(SOURCE EXTRACT):
· · · · ·

2022-07-15 –, Liffey Hall 1
Online platforms have a hard time combating hate, hate speech, explicit content and other NSFW material. Most of the solutions are rule based keyword approaches which are brittle and can be bypassed easily. At PayPal, we have a wide range of user generated content and there is a great need to automatically identify and flag hate, explicit and other typologies, to improve user experience and adhere to regulatory policies. In this talk we showcase how AI can help us identify such content with great precision.
Online content moderation at scale is a non trivial task especially with an ever changing landscape of hate, hate speech with changing geopolitical scenarios. Moderation platforms need to support multiple typologies like - hate, sexually explicit, violence, bullying, spam and other toxic material. Add multi-language support for all typologies and it becomes an uphill task. In this talk we will cover the below topics:
- Why is Text Content Moderation is hard? Why we need AI?
- What are the available open-source datasets to train models?
- What are the available pre-trained models for content moderation?
- Why pre-trained models do not always work?
- Data labelling strategies and how to leverage open data and models?
- How to build multi-language support and challenges?
none
Expected audience expertise: Python:some
Abstract as a tweet:Moderating content on online platforms at scale is an every changing landscape. Keyword based and rule based systems are brittle and easy to bypass. We showcase how we leverage AI at PayPal to solve such hard problems.
Raghotham is an AI Architect at PayPal and leads AI teams for the Customer Success Platform. He comes with rich background in building AI platforms and teams for startups and large enterprises. Drawing on his deep love for data science and neural networks and his passion for teaching, Raghotham has conducted workshops across the world and given talks at a number of data science conferences. Apart from getting his hands dirty with data, he loves traveling, Pink Floyd, and masala dosas.
Ryan is an NLP Engineer at PayPal, primarily working on text content moderation for the Customer Success Platform. He is fairly new to the field of NLP, with just over 1 year of experience, but has a great passion for all things statistics and data science. This is his first conference appearance (but hopefully not his last!), and he is very excited to present and learn! He's also very enthusiastic about ice cream. Probably too enthusiastic...

· · · · ·

(WORK ITEM): Write out the stretch of the talk description on AI content moderation from "Online content moderation" through "to train models?", keeping every word as it appears. The lines after this point come from a separate source.

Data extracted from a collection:
· · · · ·

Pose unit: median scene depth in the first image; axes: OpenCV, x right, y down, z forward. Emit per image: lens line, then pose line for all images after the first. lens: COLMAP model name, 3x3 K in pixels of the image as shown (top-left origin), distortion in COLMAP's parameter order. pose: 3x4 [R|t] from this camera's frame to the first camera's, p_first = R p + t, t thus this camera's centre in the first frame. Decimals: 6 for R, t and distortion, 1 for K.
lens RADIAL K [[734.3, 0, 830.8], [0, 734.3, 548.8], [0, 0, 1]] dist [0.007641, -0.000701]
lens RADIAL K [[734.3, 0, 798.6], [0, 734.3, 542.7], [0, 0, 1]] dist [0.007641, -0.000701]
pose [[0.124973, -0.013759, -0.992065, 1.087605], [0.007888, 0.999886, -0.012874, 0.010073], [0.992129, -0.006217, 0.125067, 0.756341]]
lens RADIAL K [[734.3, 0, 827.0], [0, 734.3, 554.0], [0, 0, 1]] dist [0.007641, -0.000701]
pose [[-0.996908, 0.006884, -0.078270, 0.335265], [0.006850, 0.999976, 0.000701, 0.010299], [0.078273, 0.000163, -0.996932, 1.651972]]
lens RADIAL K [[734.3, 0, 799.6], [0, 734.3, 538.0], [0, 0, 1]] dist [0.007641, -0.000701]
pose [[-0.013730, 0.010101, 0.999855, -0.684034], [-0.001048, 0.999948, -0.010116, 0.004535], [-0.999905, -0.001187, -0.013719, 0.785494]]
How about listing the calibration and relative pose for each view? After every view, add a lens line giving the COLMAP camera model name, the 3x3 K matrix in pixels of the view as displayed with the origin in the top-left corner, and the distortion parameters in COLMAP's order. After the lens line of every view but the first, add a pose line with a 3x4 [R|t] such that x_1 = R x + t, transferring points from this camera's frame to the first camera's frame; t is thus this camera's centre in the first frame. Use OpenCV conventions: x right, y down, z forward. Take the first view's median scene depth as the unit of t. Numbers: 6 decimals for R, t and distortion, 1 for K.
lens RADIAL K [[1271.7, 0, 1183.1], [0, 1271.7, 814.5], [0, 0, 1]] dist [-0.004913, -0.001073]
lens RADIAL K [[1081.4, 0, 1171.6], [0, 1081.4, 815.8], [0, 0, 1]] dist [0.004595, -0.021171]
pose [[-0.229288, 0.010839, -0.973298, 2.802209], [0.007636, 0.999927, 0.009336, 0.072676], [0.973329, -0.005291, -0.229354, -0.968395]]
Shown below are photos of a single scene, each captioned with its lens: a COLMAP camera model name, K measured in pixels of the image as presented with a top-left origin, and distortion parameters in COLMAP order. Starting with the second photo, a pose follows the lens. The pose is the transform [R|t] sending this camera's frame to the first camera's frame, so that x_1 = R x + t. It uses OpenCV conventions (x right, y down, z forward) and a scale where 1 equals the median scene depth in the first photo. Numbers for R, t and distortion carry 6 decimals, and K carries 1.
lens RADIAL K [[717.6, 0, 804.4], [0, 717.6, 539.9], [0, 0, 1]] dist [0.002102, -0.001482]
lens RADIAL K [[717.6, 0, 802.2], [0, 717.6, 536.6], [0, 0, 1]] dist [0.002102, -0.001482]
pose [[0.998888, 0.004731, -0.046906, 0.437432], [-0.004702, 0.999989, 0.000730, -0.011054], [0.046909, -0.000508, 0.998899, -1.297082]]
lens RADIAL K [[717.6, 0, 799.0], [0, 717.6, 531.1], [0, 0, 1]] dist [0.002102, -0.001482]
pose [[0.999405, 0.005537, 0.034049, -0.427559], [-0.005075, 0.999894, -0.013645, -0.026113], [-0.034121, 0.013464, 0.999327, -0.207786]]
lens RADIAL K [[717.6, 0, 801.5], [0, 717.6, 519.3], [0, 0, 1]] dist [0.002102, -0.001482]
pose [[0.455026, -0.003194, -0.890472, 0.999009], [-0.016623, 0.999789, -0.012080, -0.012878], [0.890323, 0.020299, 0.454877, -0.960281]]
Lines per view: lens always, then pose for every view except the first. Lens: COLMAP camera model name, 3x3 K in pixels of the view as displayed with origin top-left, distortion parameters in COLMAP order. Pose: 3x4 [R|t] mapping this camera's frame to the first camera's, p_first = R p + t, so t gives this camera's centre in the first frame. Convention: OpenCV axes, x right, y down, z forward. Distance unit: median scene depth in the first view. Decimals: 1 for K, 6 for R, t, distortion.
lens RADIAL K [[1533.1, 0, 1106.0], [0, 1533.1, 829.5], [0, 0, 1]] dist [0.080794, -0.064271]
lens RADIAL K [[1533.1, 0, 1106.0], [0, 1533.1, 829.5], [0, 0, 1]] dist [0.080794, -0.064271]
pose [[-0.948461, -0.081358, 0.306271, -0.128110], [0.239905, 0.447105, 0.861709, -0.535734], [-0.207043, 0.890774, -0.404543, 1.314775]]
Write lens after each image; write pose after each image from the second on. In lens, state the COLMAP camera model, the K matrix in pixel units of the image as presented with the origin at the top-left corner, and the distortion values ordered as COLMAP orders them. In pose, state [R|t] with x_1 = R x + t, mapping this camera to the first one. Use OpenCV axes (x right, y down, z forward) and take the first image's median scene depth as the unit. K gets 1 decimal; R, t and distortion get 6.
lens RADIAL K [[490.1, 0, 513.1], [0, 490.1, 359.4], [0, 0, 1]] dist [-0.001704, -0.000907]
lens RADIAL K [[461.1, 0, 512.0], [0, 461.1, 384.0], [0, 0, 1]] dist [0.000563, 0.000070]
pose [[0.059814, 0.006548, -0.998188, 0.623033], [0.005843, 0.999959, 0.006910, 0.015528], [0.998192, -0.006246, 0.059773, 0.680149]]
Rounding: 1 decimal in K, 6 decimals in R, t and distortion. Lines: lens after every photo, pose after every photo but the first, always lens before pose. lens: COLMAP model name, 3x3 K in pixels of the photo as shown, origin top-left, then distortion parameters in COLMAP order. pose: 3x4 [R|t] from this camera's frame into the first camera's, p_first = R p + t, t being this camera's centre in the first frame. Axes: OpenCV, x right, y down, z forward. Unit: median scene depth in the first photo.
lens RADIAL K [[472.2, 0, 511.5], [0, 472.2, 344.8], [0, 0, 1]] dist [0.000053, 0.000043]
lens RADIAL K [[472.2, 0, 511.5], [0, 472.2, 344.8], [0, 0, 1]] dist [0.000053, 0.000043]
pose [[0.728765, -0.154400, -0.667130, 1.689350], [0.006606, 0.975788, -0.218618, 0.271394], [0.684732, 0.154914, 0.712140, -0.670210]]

· · · · ·

(WRITTEN ANSWER):
Online content moderation at scale is a non trivial task especially with an ever changing landscape of hate, hate speech with changing geopolitical scenarios. Moderation platforms need to support multiple typologies like - hate, sexually explicit, violence, bullying, spam and other toxic material. Add multi-language support for all typologies and it becomes an uphill task. In this talk we will cover the below topics:
- Why is Text Content Moderation is hard? Why we need AI?
- What are the available open-source datasets to train models?